(Entries taken from a collection)
· · ·
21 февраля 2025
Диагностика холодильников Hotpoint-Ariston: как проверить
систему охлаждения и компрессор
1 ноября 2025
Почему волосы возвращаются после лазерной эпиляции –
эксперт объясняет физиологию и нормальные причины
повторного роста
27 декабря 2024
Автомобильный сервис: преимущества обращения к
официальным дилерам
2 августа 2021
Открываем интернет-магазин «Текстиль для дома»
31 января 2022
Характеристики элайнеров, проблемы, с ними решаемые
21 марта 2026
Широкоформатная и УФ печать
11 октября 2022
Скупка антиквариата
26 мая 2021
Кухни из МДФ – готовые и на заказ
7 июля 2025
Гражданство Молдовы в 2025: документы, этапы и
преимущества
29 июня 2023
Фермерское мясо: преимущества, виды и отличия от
· · ·
*EXERCISE GOAL*
A verbatim output of all the data above is needed.

*OUTPUT FOR THIS EXERCISE*
21 февраля 2025
Диагностика холодильников Hotpoint-Ariston: как проверить
систему охлаждения и компрессор
1 ноября 2025
Почему волосы возвращаются после лазерной эпиляции –
эксперт объясняет физиологию и нормальные причины
повторного роста
27 декабря 2024
Автомобильный сервис: преимущества обращения к
официальным дилерам
2 августа 2021
Открываем интернет-магазин «Текстиль для дома»
31 января 2022
Характеристики элайнеров, проблемы, с ними решаемые
21 марта 2026
Широкоформатная и УФ печать
11 октября 2022
Скупка антиквариата
26 мая 2021
Кухни из МДФ – готовые и на заказ
7 июля 2025
Гражданство Молдовы в 2025: документы, этапы и
преимущества
29 июня 2023
Фермерское мясо: преимущества, виды и отличия от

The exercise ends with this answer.